Copy out, word for word, the part of the data below that begins with the line containing "Here you’ll find" and runs through the end of the data, including both ends.

[EXTRACTED ENTRIES Boundary: Start]

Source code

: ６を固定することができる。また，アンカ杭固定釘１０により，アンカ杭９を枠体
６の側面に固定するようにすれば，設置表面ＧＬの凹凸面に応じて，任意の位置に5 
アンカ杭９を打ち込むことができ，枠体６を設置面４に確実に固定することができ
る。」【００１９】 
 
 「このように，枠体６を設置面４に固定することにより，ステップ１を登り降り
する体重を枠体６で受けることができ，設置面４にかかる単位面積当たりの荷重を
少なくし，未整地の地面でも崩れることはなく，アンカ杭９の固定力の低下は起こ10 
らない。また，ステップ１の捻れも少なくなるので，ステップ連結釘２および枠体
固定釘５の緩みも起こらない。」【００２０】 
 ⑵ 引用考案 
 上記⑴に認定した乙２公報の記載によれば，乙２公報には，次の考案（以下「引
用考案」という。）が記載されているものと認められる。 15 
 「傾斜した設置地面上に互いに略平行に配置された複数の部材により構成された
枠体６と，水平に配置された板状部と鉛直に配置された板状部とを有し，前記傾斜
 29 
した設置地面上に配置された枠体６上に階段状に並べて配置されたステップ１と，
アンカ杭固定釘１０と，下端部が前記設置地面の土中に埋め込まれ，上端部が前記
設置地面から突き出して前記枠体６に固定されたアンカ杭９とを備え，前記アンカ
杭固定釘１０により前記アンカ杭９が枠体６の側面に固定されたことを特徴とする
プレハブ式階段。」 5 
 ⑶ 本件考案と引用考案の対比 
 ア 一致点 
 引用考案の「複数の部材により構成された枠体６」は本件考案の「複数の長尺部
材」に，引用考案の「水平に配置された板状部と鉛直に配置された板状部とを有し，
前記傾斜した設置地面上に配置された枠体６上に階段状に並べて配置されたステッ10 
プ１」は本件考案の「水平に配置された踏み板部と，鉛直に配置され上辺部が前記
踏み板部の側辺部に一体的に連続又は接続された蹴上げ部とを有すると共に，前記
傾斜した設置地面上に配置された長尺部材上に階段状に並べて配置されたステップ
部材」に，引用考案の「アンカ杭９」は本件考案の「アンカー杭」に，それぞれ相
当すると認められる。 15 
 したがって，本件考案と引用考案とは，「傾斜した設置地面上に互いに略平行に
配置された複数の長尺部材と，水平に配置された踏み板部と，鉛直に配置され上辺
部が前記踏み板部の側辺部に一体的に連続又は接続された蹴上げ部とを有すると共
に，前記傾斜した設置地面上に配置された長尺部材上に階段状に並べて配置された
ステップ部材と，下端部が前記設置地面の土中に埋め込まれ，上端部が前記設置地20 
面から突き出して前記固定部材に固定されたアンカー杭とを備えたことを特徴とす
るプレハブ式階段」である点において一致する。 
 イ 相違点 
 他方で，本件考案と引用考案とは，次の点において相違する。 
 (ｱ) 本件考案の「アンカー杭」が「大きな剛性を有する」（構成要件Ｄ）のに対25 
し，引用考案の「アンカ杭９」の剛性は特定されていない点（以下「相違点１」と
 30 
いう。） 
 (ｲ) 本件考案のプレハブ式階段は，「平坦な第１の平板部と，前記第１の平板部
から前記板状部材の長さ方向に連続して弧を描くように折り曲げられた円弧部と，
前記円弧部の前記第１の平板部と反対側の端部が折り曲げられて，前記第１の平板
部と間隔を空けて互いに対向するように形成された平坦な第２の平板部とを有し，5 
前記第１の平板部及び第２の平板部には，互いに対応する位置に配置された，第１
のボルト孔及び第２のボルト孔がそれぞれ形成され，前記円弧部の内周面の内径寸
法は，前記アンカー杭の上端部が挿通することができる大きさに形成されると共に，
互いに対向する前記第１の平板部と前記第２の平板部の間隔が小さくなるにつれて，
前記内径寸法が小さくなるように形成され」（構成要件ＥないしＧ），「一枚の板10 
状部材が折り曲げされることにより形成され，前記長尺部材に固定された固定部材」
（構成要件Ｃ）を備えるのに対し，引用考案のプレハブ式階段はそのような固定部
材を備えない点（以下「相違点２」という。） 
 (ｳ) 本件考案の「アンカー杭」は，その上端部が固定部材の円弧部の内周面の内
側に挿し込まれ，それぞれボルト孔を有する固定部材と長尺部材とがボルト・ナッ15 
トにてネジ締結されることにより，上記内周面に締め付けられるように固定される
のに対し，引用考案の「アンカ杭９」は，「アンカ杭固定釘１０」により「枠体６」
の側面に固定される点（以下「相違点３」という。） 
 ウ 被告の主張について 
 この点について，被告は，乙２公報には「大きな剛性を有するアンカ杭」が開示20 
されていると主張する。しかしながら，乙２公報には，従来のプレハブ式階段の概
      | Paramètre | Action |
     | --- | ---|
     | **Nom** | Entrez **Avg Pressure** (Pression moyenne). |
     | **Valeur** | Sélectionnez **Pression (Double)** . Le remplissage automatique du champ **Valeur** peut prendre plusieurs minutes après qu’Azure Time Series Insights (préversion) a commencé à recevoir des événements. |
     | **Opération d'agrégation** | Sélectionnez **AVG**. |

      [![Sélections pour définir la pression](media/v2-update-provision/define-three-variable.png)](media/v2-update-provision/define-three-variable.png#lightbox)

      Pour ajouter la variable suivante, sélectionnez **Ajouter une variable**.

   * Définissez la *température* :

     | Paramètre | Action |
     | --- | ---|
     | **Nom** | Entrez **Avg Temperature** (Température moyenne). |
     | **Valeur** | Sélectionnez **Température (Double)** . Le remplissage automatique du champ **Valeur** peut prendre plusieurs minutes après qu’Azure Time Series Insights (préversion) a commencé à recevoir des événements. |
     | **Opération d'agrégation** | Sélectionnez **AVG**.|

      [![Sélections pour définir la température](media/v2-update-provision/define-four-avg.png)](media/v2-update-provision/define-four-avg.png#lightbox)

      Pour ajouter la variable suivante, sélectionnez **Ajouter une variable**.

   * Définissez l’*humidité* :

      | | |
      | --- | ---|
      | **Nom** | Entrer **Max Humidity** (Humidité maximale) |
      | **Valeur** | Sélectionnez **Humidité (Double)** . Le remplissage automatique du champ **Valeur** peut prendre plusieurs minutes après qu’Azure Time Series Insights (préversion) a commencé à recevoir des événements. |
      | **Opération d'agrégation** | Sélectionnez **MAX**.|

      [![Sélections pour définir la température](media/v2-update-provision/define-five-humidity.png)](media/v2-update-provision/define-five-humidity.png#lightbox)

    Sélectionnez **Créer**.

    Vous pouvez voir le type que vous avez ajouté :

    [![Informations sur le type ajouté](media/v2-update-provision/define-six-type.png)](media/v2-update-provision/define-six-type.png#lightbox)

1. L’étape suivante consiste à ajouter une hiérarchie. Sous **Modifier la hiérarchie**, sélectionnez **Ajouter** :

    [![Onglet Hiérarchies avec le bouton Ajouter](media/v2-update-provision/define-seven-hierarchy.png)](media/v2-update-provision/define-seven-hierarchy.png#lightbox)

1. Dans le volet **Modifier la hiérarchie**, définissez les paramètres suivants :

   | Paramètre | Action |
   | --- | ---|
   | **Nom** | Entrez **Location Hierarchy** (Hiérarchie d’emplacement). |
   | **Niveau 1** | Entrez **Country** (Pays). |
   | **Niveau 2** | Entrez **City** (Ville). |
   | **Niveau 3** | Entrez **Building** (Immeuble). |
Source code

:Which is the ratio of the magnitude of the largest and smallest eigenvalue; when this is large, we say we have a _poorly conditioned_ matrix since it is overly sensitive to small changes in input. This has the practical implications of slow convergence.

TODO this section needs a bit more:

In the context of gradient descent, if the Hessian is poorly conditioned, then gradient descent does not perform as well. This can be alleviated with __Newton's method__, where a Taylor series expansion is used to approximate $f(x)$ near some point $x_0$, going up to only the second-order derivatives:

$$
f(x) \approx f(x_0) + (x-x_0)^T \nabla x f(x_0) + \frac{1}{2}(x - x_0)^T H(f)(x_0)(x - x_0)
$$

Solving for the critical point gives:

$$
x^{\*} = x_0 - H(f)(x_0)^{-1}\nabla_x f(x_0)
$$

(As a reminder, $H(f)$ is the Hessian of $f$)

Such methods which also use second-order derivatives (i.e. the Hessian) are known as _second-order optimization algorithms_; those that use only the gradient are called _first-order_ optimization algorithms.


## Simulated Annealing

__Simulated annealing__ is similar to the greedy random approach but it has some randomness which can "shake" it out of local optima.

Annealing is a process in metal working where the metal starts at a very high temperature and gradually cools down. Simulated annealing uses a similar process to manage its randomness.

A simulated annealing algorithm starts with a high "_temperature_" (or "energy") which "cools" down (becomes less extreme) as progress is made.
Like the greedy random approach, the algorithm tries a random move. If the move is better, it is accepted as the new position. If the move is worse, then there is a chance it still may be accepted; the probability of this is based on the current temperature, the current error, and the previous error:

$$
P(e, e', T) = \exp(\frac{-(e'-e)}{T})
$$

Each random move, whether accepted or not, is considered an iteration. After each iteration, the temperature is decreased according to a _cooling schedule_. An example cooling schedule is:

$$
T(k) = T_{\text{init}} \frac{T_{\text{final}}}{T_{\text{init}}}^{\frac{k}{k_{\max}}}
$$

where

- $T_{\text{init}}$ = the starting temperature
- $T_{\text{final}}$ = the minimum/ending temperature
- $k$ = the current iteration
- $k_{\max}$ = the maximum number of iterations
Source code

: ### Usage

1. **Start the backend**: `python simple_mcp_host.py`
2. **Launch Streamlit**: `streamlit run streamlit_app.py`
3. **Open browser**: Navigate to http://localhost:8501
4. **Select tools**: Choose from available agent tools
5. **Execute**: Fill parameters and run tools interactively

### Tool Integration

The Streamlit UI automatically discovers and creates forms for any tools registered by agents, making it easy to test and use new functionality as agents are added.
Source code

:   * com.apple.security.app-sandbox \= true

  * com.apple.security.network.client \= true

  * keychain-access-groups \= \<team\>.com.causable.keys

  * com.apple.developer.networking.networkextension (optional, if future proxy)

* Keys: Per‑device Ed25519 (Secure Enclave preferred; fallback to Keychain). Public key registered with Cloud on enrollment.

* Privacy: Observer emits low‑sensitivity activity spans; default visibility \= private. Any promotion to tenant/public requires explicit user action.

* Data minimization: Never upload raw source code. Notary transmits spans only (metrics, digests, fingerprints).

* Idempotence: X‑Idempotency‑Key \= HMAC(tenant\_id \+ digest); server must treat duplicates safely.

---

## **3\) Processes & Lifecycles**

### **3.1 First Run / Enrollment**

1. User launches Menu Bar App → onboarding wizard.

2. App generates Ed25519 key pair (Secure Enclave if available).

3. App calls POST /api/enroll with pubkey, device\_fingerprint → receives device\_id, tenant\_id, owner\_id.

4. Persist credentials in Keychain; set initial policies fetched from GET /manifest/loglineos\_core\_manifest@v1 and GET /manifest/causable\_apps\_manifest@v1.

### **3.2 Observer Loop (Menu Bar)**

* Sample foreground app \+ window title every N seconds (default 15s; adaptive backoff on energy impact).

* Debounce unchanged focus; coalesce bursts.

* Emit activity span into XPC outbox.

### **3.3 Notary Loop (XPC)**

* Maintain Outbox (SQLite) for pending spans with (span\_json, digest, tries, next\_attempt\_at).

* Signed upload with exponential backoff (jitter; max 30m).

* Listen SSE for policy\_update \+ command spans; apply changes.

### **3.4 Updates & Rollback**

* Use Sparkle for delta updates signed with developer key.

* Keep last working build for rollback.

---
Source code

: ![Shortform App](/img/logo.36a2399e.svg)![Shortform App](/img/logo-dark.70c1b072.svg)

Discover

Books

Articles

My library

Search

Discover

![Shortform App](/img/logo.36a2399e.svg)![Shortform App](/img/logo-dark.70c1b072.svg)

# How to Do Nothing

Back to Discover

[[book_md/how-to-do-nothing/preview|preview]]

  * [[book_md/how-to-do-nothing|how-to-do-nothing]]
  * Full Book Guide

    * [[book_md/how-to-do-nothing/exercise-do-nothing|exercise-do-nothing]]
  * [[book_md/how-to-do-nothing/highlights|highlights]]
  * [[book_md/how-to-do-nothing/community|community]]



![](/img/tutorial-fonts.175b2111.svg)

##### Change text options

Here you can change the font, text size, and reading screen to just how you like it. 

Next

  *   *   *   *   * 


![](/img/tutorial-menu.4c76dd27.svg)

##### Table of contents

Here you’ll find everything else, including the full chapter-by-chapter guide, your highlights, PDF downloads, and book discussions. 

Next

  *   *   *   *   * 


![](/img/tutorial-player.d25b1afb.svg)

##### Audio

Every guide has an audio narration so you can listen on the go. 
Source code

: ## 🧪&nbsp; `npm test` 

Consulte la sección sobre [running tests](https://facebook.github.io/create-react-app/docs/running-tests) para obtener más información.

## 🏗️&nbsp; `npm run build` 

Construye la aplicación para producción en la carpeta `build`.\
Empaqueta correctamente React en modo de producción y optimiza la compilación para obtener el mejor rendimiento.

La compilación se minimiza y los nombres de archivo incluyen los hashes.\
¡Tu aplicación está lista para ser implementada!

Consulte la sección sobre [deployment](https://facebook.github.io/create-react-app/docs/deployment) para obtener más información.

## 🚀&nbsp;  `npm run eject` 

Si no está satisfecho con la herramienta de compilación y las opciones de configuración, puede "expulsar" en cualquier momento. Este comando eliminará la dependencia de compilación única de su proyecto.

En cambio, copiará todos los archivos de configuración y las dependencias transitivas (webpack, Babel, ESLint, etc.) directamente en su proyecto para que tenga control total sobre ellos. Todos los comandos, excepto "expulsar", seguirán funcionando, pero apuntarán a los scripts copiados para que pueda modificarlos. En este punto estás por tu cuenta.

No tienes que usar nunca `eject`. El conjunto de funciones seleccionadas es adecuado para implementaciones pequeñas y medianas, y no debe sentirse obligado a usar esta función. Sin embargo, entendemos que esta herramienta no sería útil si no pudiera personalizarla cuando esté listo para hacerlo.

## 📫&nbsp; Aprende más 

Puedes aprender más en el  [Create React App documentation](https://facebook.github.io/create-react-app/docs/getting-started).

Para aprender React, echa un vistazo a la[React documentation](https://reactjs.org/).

[EXTRACTED ENTRIES Boundary: End]

PROBLEM SOLUTION
Here you’ll find everything else, including the full chapter-by-chapter guide, your highlights, PDF downloads, and book discussions. 

Next

  *   *   *   *   * 


![](/img/tutorial-player.d25b1afb.svg)

##### Audio

Every guide has an audio narration so you can listen on the go. 
Source code

: ## 🧪&nbsp; `npm test` 

Consulte la sección sobre [running tests](https://facebook.github.io/create-react-app/docs/running-tests) para obtener más información.

## 🏗️&nbsp; `npm run build` 

Construye la aplicación para producción en la carpeta `build`.\
Empaqueta correctamente React en modo de producción y optimiza la compilación para obtener el mejor rendimiento.

La compilación se minimiza y los nombres de archivo incluyen los hashes.\
¡Tu aplicación está lista para ser implementada!

Consulte la sección sobre [deployment](https://facebook.github.io/create-react-app/docs/deployment) para obtener más información.

## 🚀&nbsp;  `npm run eject` 

Si no está satisfecho con la herramienta de compilación y las opciones de configuración, puede "expulsar" en cualquier momento. Este comando eliminará la dependencia de compilación única de su proyecto.

En cambio, copiará todos los archivos de configuración y las dependencias transitivas (webpack, Babel, ESLint, etc.) directamente en su proyecto para que tenga control total sobre ellos. Todos los comandos, excepto "expulsar", seguirán funcionando, pero apuntarán a los scripts copiados para que pueda modificarlos. En este punto estás por tu cuenta.

No tienes que usar nunca `eject`. El conjunto de funciones seleccionadas es adecuado para implementaciones pequeñas y medianas, y no debe sentirse obligado a usar esta función. Sin embargo, entendemos que esta herramienta no sería útil si no pudiera personalizarla cuando esté listo para hacerlo.

## 📫&nbsp; Aprende más 

Puedes aprender más en el  [Create React App documentation](https://facebook.github.io/create-react-app/docs/getting-started).

Para aprender React, echa un vistazo a la[React documentation](https://reactjs.org/).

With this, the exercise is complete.